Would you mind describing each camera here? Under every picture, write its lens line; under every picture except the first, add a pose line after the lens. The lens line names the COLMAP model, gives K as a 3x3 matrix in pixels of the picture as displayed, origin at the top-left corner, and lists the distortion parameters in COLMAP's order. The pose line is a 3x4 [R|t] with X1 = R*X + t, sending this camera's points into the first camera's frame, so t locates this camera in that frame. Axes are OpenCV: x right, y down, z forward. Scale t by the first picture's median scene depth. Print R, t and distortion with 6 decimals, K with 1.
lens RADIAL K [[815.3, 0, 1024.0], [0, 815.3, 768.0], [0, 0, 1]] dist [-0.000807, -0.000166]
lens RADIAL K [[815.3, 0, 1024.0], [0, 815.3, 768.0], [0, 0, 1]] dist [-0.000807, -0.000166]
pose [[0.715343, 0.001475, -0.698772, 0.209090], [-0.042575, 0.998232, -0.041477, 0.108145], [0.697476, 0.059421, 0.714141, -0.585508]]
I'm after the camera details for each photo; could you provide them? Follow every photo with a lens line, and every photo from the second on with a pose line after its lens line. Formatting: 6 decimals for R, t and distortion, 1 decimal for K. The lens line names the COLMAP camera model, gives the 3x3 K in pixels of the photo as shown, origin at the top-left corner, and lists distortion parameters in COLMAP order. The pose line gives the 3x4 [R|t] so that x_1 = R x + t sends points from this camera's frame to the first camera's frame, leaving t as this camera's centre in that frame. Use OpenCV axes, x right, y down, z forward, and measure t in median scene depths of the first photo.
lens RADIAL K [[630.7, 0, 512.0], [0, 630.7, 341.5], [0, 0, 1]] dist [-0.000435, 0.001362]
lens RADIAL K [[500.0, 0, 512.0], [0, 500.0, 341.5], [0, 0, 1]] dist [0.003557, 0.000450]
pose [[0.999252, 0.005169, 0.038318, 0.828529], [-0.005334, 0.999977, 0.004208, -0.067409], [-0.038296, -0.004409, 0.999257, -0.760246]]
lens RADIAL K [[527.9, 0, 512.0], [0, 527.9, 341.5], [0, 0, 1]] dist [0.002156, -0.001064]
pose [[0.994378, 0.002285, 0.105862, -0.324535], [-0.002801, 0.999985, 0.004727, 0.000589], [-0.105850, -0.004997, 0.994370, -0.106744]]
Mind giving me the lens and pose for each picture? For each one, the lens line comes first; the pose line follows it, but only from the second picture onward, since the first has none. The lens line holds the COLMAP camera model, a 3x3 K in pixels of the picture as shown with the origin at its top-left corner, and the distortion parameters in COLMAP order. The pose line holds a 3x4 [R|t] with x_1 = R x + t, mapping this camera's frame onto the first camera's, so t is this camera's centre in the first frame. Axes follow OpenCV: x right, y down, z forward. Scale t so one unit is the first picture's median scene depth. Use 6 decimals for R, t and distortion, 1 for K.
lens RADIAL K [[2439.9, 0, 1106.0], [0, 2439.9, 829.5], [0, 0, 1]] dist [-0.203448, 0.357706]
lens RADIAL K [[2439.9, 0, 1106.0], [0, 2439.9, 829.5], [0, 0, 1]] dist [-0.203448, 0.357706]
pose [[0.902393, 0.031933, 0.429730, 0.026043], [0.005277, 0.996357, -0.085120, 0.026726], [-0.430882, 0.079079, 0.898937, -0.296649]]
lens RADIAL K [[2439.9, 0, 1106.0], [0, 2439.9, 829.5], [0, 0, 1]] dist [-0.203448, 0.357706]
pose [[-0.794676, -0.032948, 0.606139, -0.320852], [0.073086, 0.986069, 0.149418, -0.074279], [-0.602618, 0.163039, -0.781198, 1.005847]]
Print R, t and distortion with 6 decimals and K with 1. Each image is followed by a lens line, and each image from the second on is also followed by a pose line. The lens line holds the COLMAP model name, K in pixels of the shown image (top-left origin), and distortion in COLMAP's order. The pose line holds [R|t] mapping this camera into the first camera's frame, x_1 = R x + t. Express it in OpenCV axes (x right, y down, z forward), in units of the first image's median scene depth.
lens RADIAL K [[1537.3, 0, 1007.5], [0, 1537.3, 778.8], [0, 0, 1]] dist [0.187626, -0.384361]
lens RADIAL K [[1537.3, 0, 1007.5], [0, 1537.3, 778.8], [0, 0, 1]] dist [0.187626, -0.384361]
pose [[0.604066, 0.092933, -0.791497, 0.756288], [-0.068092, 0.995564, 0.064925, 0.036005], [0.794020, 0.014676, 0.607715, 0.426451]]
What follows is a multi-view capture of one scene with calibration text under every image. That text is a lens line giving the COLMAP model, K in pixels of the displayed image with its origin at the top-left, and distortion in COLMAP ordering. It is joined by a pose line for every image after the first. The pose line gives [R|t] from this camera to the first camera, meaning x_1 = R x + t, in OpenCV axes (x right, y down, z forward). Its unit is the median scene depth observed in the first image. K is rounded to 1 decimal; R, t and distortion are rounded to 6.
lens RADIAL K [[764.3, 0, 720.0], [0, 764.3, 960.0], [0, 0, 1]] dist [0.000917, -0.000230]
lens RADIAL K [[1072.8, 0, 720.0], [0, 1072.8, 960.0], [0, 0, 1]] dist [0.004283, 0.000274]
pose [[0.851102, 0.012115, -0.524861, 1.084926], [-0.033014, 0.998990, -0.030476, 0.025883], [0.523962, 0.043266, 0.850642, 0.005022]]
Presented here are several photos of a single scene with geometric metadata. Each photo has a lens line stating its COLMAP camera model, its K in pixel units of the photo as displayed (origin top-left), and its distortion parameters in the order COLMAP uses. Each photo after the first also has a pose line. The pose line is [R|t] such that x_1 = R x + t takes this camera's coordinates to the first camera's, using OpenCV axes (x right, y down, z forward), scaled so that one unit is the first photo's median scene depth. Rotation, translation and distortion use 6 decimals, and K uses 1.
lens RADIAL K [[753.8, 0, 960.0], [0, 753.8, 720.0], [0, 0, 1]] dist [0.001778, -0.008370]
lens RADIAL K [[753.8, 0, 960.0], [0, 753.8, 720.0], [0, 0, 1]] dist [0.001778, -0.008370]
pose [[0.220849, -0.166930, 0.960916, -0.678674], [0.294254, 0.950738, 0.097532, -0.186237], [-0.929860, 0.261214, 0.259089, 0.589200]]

────────

■ PROBLEM TO SOLVE ■
Rewrite every line of the items above as a single numbered list, leaving out any blank lines.

■ SOLUTION FOR THIS PROBLEM ■
1. Would you mind describing each camera here? Under every picture, write its lens line; under every picture except the first, add a pose line after the lens. The lens line names the COLMAP model, gives K as a 3x3 matrix in pixels of the picture as displayed, origin at the top-left corner, and lists the distortion parameters in COLMAP's order. The pose line is a 3x4 [R|t] with X1 = R*X + t, sending this camera's points into the first camera's frame, so t locates this camera in that frame. Axes are OpenCV: x right, y down, z forward. Scale t by the first picture's median scene depth. Print R, t and distortion with 6 decimals, K with 1.
2. lens RADIAL K [[815.3, 0, 1024.0], [0, 815.3, 768.0], [0, 0, 1]] dist [-0.000807, -0.000166]
3. lens RADIAL K [[815.3, 0, 1024.0], [0, 815.3, 768.0], [0, 0, 1]] dist [-0.000807, -0.000166]
4. pose [[0.715343, 0.001475, -0.698772, 0.209090], [-0.042575, 0.998232, -0.041477, 0.108145], [0.697476, 0.059421, 0.714141, -0.585508]]
5. I'm after the camera details for each photo; could you provide them? Follow every photo with a lens line, and every photo from the second on with a pose line after its lens line. Formatting: 6 decimals for R, t and distortion, 1 decimal for K. The lens line names the COLMAP camera model, gives the 3x3 K in pixels of the photo as shown, origin at the top-left corner, and lists distortion parameters in COLMAP order. The pose line gives the 3x4 [R|t] so that x_1 = R x + t sends points from this camera's frame to the first camera's frame, leaving t as this camera's centre in that frame. Use OpenCV axes, x right, y down, z forward, and measure t in median scene depths of the first photo.
6. lens RADIAL K [[630.7, 0, 512.0], [0, 630.7, 341.5], [0, 0, 1]] dist [-0.000435, 0.001362]
7. lens RADIAL K [[500.0, 0, 512.0], [0, 500.0, 341.5], [0, 0, 1]] dist [0.003557, 0.000450]
8. pose [[0.999252, 0.005169, 0.038318, 0.828529], [-0.005334, 0.999977, 0.004208, -0.067409], [-0.038296, -0.004409, 0.999257, -0.760246]]
9. lens RADIAL K [[527.9, 0, 512.0], [0, 527.9, 341.5], [0, 0, 1]] dist [0.002156, -0.001064]
10. pose [[0.994378, 0.002285, 0.105862, -0.324535], [-0.002801, 0.999985, 0.004727, 0.000589], [-0.105850, -0.004997, 0.994370, -0.106744]]
11. Mind giving me the lens and pose for each picture? For each one, the lens line comes first; the pose line follows it, but only from the second picture onward, since the first has none. The lens line holds the COLMAP camera model, a 3x3 K in pixels of the picture as shown with the origin at its top-left corner, and the distortion parameters in COLMAP order. The pose line holds a 3x4 [R|t] with x_1 = R x + t, mapping this camera's frame onto the first camera's, so t is this camera's centre in the first frame. Axes follow OpenCV: x right, y down, z forward. Scale t so one unit is the first picture's median scene depth. Use 6 decimals for R, t and distortion, 1 for K.
12. lens RADIAL K [[2439.9, 0, 1106.0], [0, 2439.9, 829.5], [0, 0, 1]] dist [-0.203448, 0.357706]
13. lens RADIAL K [[2439.9, 0, 1106.0], [0, 2439.9, 829.5], [0, 0, 1]] dist [-0.203448, 0.357706]
14. pose [[0.902393, 0.031933, 0.429730, 0.026043], [0.005277, 0.996357, -0.085120, 0.026726], [-0.430882, 0.079079, 0.898937, -0.296649]]
15. lens RADIAL K [[2439.9, 0, 1106.0], [0, 2439.9, 829.5], [0, 0, 1]] dist [-0.203448, 0.357706]
16. pose [[-0.794676, -0.032948, 0.606139, -0.320852], [0.073086, 0.986069, 0.149418, -0.074279], [-0.602618, 0.163039, -0.781198, 1.005847]]
17. Print R, t and distortion with 6 decimals and K with 1. Each image is followed by a lens line, and each image from the second on is also followed by a pose line. The lens line holds the COLMAP model name, K in pixels of the shown image (top-left origin), and distortion in COLMAP's order. The pose line holds [R|t] mapping this camera into the first camera's frame, x_1 = R x + t. Express it in OpenCV axes (x right, y down, z forward), in units of the first image's median scene depth.
18. lens RADIAL K [[1537.3, 0, 1007.5], [0, 1537.3, 778.8], [0, 0, 1]] dist [0.187626, -0.384361]
19. lens RADIAL K [[1537.3, 0, 1007.5], [0, 1537.3, 778.8], [0, 0, 1]] dist [0.187626, -0.384361]
20. pose [[0.604066, 0.092933, -0.791497, 0.756288], [-0.068092, 0.995564, 0.064925, 0.036005], [0.794020, 0.014676, 0.607715, 0.426451]]
21. What follows is a multi-view capture of one scene with calibration text under every image. That text is a lens line giving the COLMAP model, K in pixels of the displayed image with its origin at the top-left, and distortion in COLMAP ordering. It is joined by a pose line for every image after the first. The pose line gives [R|t] from this camera to the first camera, meaning x_1 = R x + t, in OpenCV axes (x right, y down, z forward). Its unit is the median scene depth observed in the first image. K is rounded to 1 decimal; R, t and distortion are rounded to 6.
22. lens RADIAL K [[764.3, 0, 720.0], [0, 764.3, 960.0], [0, 0, 1]] dist [0.000917, -0.000230]
23. lens RADIAL K [[1072.8, 0, 720.0], [0, 1072.8, 960.0], [0, 0, 1]] dist [0.004283, 0.000274]
24. pose [[0.851102, 0.012115, -0.524861, 1.084926], [-0.033014, 0.998990, -0.030476, 0.025883], [0.523962, 0.043266, 0.850642, 0.005022]]
25. Presented here are several photos of a single scene with geometric metadata. Each photo has a lens line stating its COLMAP camera model, its K in pixel units of the photo as displayed (origin top-left), and its distortion parameters in the order COLMAP uses. Each photo after the first also has a pose line. The pose line is [R|t] such that x_1 = R x + t takes this camera's coordinates to the first camera's, using OpenCV axes (x right, y down, z forward), scaled so that one unit is the first photo's median scene depth. Rotation, translation and distortion use 6 decimals, and K uses 1.
26. lens RADIAL K [[753.8, 0, 960.0], [0, 753.8, 720.0], [0, 0, 1]] dist [0.001778, -0.008370]
27. lens RADIAL K [[753.8, 0, 960.0], [0, 753.8, 720.0], [0, 0, 1]] dist [0.001778, -0.008370]
28. pose [[0.220849, -0.166930, 0.960916, -0.678674], [0.294254, 0.950738, 0.097532, -0.186237], [-0.929860, 0.261214, 0.259089, 0.589200]]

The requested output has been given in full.